● **Righe riportate**
- - -
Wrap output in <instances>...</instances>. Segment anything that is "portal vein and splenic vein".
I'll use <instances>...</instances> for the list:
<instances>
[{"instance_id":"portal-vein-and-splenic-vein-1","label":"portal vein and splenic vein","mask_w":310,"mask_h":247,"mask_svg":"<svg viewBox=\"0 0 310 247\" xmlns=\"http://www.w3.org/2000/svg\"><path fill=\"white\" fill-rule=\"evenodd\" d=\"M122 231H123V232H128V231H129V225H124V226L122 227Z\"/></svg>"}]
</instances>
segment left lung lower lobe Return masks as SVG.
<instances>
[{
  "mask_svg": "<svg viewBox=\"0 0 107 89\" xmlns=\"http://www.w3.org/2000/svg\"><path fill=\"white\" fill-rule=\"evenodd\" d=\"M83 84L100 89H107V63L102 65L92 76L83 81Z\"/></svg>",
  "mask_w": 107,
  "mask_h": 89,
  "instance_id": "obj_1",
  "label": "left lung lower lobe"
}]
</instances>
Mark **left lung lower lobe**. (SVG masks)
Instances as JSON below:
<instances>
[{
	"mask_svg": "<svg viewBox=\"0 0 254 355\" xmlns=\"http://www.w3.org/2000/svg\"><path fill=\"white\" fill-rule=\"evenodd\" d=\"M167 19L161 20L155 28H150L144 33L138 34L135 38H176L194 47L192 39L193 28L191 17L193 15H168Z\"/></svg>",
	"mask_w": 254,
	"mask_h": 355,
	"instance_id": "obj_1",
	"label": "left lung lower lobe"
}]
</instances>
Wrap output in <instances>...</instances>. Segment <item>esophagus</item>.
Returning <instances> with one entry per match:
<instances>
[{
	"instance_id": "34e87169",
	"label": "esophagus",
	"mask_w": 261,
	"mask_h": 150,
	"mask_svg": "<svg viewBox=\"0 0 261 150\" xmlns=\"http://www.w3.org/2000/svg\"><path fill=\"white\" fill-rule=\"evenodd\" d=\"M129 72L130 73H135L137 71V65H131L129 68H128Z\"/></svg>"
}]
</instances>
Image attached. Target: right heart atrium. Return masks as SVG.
- - -
● **Descrizione esercizio**
Per favore, indica quante righe qui sopra contengono la parola "left", scrivendo soltanto il numero.

● **Soluzione completa**
4